--- START ---

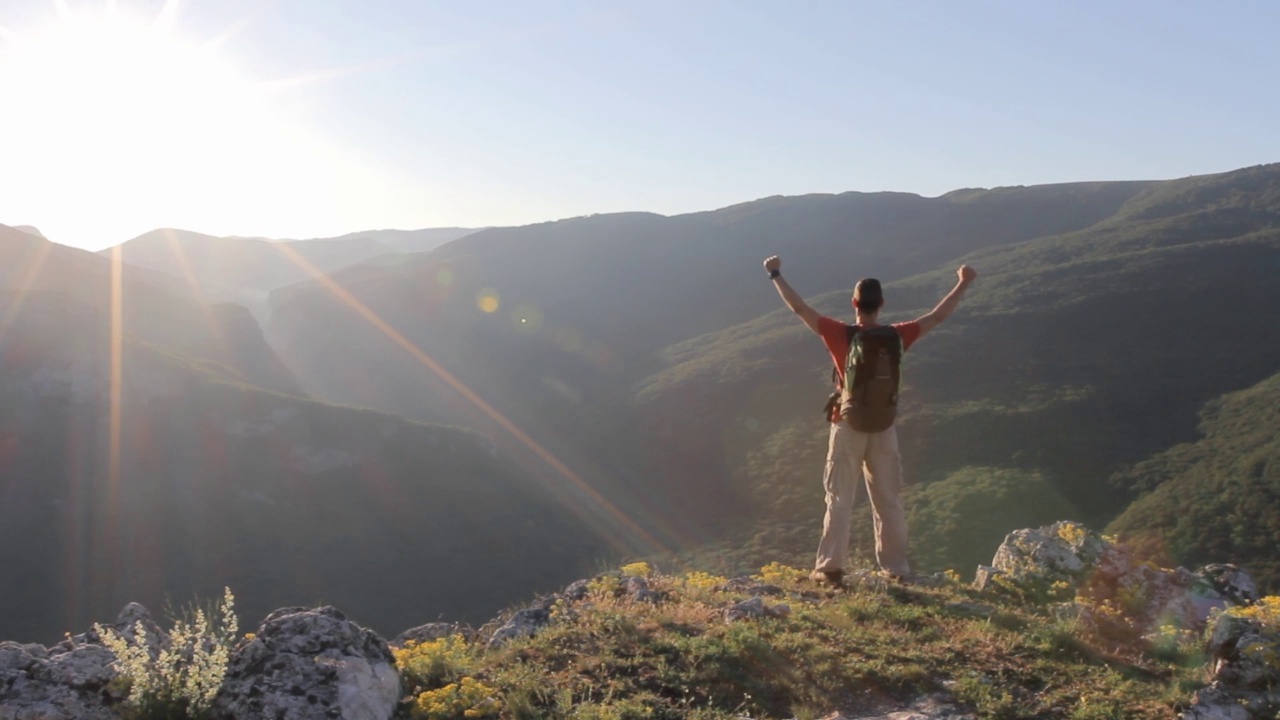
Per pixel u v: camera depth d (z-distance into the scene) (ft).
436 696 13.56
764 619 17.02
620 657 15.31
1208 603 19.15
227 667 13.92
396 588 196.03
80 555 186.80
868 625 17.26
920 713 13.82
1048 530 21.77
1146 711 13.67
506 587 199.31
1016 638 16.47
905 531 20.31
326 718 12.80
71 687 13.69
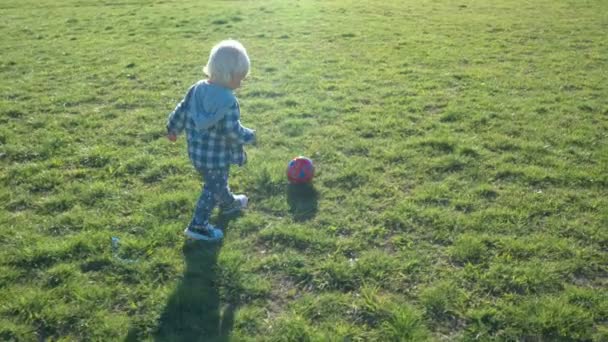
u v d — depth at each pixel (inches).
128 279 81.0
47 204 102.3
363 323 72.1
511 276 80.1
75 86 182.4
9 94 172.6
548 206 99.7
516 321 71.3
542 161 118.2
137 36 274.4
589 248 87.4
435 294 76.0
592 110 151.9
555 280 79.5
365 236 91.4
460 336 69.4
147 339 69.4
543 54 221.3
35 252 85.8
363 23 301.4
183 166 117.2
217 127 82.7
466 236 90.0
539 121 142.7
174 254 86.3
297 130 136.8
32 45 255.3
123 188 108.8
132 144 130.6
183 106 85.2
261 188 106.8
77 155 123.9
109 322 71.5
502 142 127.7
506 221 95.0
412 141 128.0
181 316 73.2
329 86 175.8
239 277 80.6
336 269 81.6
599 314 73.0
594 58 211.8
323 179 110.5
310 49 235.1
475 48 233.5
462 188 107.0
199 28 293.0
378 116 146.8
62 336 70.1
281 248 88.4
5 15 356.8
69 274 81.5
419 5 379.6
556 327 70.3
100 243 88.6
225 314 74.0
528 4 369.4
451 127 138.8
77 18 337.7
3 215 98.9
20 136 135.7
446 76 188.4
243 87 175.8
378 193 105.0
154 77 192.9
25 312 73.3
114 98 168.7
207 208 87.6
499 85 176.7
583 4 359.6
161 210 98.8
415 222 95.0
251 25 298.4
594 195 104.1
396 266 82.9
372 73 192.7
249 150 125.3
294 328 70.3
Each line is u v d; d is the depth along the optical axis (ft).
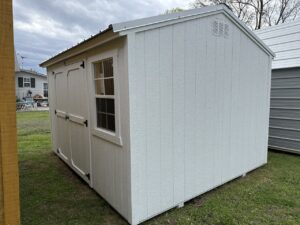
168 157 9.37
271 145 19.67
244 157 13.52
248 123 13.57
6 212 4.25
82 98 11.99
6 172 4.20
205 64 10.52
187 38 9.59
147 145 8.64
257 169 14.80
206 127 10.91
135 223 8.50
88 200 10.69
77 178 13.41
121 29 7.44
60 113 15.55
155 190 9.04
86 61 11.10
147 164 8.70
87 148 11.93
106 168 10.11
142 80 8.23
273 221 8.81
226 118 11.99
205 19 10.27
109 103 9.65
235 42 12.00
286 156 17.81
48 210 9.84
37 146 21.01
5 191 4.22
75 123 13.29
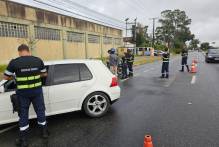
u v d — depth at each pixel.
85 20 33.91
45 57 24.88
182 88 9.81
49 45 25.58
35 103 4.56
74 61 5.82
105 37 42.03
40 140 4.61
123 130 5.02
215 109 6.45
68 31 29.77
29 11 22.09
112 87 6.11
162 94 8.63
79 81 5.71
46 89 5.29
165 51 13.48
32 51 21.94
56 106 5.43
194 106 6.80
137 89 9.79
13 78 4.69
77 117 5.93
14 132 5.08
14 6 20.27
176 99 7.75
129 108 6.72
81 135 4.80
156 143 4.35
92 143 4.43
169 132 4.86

--- END ---
--- START ---

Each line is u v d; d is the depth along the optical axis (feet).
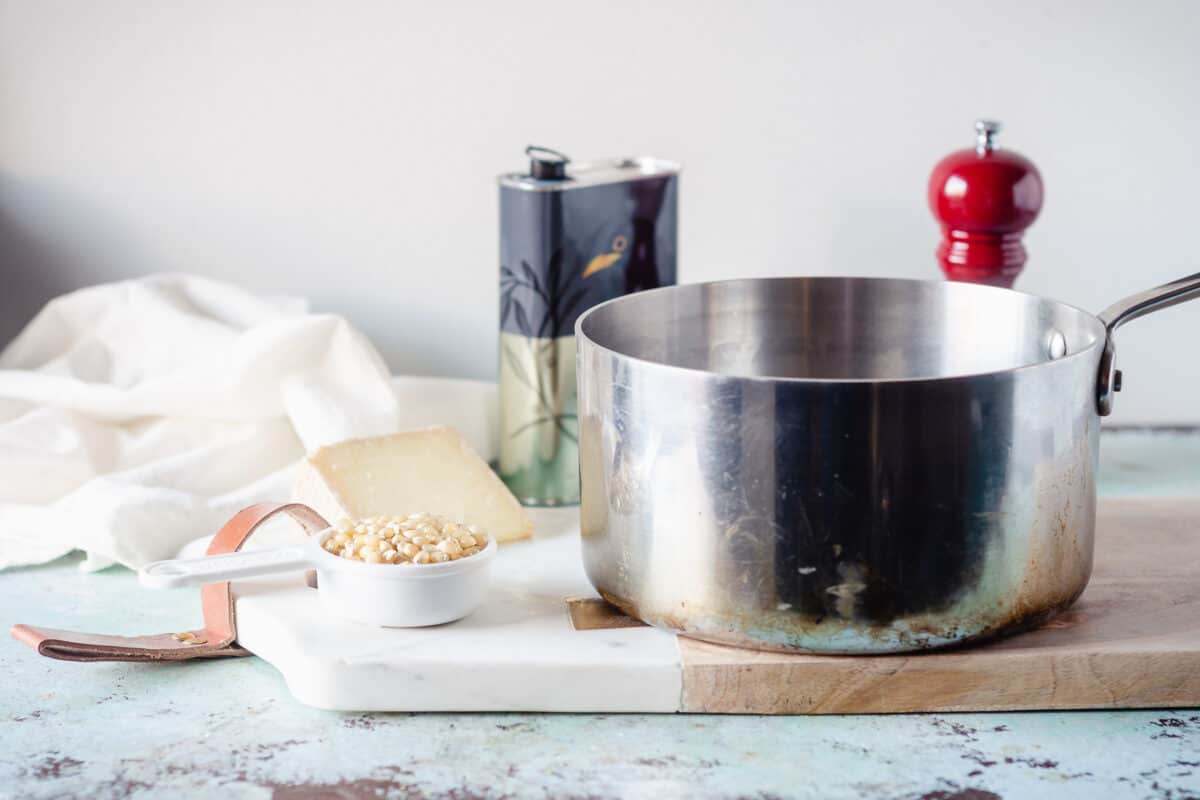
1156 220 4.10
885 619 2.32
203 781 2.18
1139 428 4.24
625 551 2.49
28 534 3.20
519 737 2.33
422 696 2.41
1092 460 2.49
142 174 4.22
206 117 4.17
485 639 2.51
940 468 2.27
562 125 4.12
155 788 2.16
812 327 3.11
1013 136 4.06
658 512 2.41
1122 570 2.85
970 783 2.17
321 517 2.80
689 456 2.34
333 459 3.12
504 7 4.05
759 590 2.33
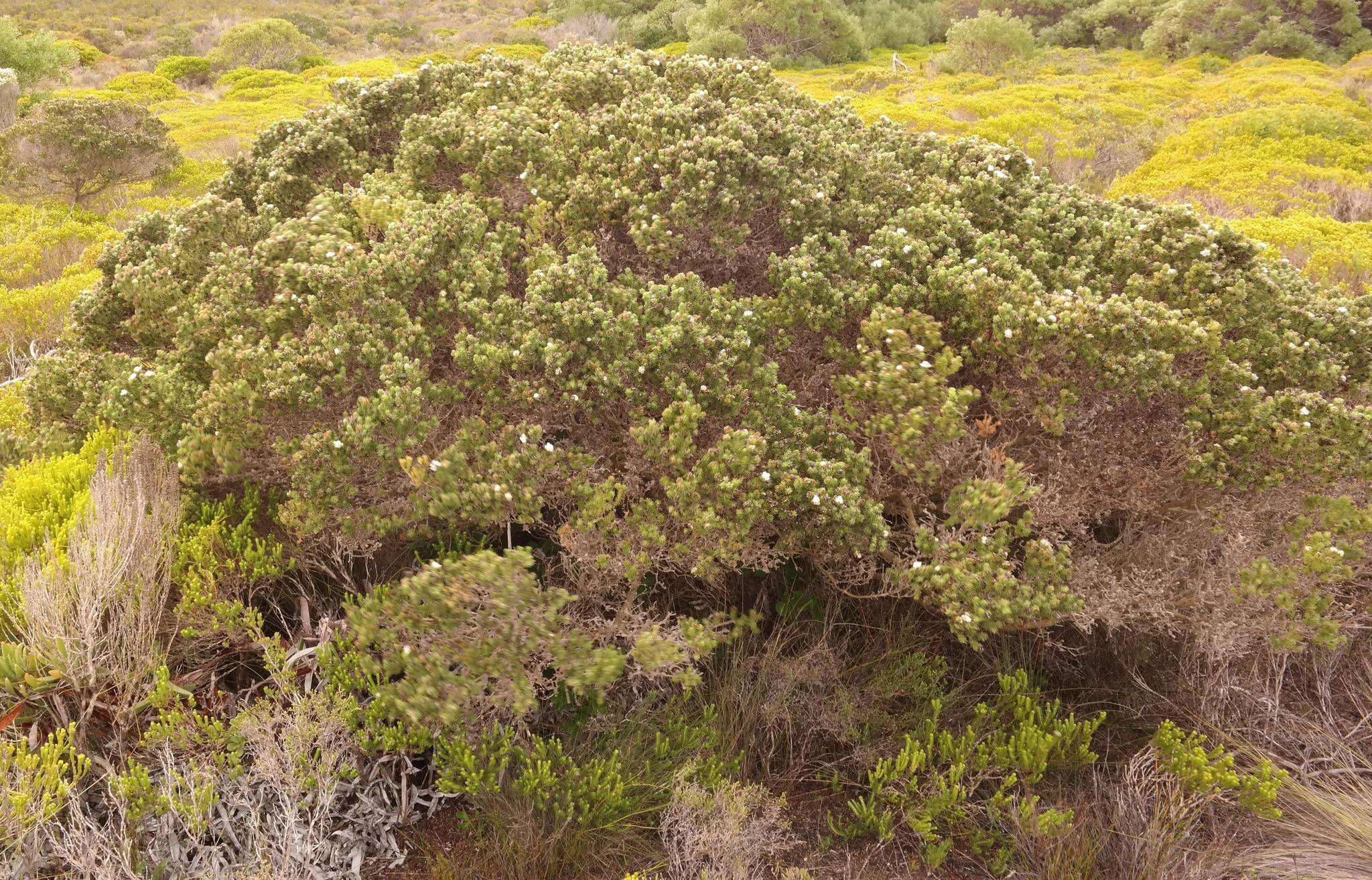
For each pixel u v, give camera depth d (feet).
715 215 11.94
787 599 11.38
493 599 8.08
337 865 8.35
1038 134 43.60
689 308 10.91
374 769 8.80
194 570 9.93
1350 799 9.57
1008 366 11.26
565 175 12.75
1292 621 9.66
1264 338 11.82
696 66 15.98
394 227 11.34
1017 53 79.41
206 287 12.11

--- END ---
--- START ---

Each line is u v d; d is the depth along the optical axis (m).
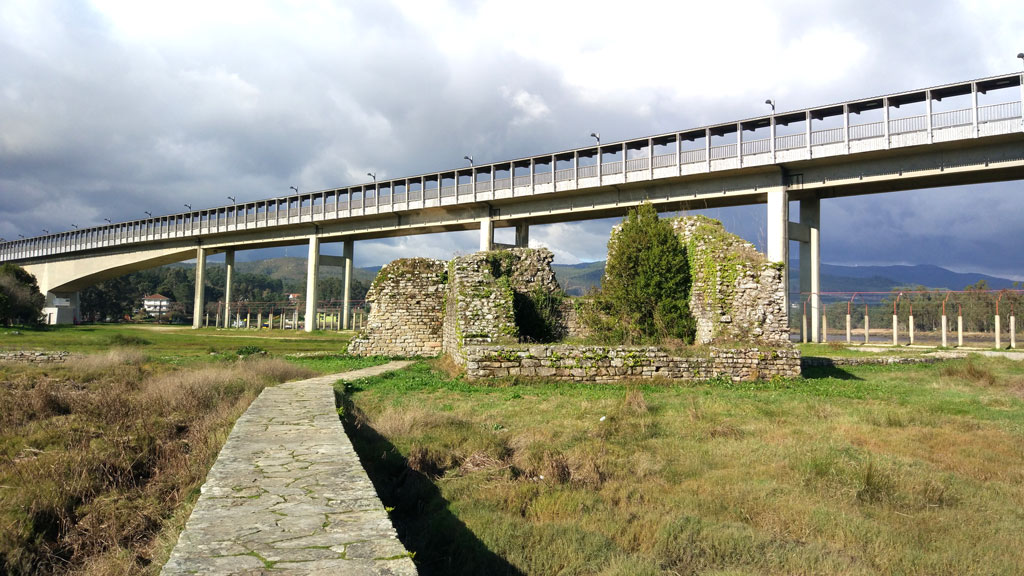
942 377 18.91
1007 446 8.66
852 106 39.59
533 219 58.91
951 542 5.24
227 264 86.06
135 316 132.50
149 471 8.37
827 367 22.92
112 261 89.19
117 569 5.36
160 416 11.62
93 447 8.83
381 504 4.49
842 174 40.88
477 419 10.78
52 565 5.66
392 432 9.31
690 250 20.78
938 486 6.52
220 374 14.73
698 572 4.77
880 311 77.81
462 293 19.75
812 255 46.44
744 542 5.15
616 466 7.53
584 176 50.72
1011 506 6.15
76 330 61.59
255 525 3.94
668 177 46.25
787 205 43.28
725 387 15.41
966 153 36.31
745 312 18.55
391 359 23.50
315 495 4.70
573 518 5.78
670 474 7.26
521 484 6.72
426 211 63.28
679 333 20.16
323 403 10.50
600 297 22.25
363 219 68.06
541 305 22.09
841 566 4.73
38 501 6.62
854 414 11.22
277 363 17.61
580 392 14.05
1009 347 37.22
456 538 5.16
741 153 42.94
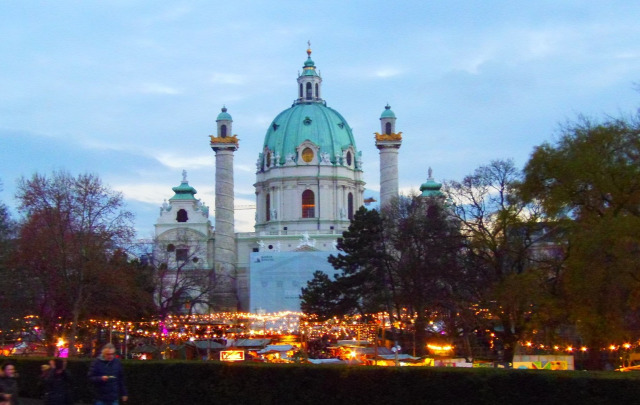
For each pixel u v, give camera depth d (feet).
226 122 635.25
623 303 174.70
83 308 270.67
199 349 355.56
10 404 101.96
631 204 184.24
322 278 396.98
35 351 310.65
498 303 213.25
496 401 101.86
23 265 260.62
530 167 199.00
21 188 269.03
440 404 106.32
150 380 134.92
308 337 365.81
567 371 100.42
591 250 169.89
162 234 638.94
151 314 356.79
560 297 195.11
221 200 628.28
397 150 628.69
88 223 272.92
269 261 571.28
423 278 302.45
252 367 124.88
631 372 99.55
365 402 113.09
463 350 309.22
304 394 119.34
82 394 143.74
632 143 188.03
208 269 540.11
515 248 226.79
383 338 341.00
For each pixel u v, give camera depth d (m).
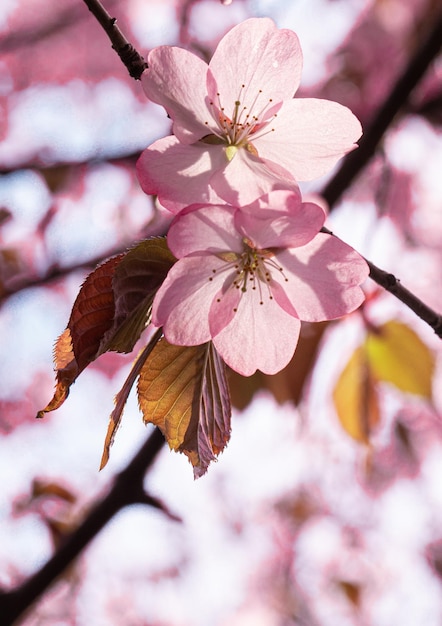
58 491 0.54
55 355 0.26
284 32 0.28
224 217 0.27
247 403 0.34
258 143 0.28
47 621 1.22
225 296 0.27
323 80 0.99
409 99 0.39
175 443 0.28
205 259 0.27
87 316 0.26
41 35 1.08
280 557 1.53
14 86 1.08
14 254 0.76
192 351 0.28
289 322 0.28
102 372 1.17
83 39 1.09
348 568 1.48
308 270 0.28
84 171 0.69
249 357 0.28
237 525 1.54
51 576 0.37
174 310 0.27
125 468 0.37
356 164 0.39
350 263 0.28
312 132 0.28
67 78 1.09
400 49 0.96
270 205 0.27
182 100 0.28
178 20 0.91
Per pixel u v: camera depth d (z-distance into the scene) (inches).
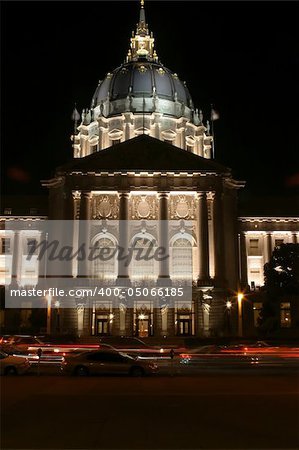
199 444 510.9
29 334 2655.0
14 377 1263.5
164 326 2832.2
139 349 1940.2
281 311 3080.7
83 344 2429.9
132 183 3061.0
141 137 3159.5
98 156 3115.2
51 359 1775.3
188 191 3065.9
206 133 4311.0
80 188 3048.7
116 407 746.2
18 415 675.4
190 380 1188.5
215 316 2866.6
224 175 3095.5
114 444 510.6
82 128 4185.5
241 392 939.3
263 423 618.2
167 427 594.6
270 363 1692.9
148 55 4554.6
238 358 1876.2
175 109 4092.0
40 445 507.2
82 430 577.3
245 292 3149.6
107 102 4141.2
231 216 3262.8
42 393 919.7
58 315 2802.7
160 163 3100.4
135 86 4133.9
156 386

--- END ---

Search the material above for the word "distance", then copy each line that holds it.

Solution for this task:
Per pixel u v: camera depth d (z-distance into the scene) (ft).
Per pixel u v: camera depth d (z-distance into the scene) (inches).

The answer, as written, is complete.